#### Problem description:
Would you please restate all of the entries exactly, apart from the pictures?
** Opening Source material block **
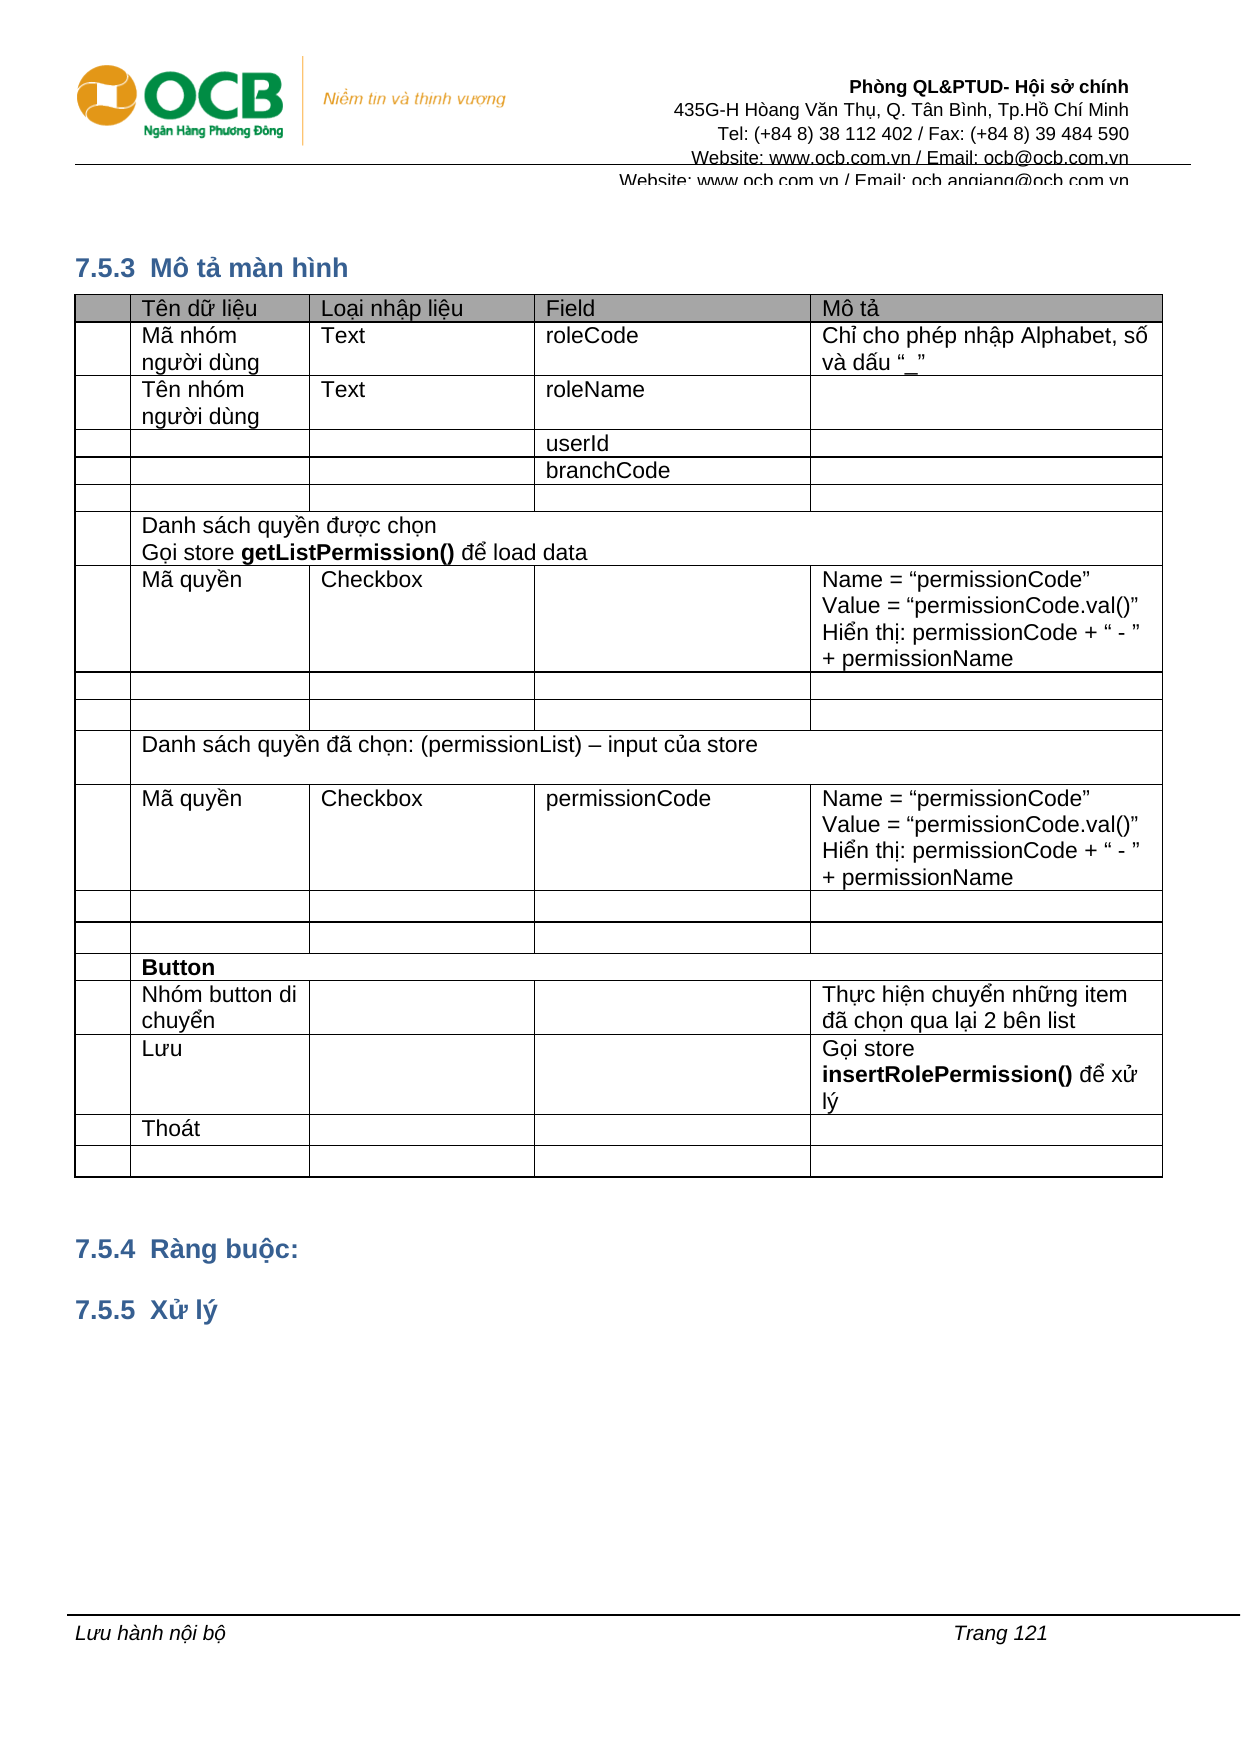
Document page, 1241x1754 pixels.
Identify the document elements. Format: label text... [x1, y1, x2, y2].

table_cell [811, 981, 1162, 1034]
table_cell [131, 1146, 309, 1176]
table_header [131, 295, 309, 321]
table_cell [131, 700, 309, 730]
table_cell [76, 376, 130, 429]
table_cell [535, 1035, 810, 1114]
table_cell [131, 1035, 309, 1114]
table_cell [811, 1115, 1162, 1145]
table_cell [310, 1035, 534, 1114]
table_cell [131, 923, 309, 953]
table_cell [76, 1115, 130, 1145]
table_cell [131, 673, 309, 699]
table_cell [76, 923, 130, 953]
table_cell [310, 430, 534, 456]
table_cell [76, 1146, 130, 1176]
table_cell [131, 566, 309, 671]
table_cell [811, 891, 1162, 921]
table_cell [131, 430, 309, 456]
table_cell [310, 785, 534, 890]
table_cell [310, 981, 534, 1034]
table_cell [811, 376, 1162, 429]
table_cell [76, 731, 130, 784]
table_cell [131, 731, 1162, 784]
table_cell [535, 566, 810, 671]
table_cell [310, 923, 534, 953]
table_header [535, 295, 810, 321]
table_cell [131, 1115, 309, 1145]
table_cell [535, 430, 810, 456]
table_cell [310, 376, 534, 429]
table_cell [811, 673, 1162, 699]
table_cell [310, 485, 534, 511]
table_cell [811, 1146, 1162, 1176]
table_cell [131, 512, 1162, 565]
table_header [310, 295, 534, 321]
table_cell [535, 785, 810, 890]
** Closing Source material block **
#### Finished exercise:
Document page, 1241x1754 pixels.
Identify the document elements. Format: label text... [x1, y1, x2, y2].

table_cell [811, 981, 1162, 1034]
table_cell [131, 1146, 309, 1176]
table_header [131, 295, 309, 321]
table_cell [131, 700, 309, 730]
table_cell [76, 376, 130, 429]
table_cell [535, 1035, 810, 1114]
table_cell [131, 1035, 309, 1114]
table_cell [811, 1115, 1162, 1145]
table_cell [310, 1035, 534, 1114]
table_cell [131, 923, 309, 953]
table_cell [76, 1115, 130, 1145]
table_cell [131, 673, 309, 699]
table_cell [76, 923, 130, 953]
table_cell [310, 430, 534, 456]
table_cell [76, 1146, 130, 1176]
table_cell [131, 566, 309, 671]
table_cell [811, 891, 1162, 921]
table_cell [131, 430, 309, 456]
table_cell [310, 785, 534, 890]
table_cell [310, 981, 534, 1034]
table_cell [811, 376, 1162, 429]
table_cell [76, 731, 130, 784]
table_cell [131, 731, 1162, 784]
table_cell [535, 566, 810, 671]
table_cell [310, 923, 534, 953]
table_header [535, 295, 810, 321]
table_cell [131, 1115, 309, 1145]
table_cell [535, 430, 810, 456]
table_cell [310, 376, 534, 429]
table_cell [811, 673, 1162, 699]
table_cell [310, 485, 534, 511]
table_cell [811, 1146, 1162, 1176]
table_cell [131, 512, 1162, 565]
table_header [310, 295, 534, 321]
table_cell [535, 785, 810, 890]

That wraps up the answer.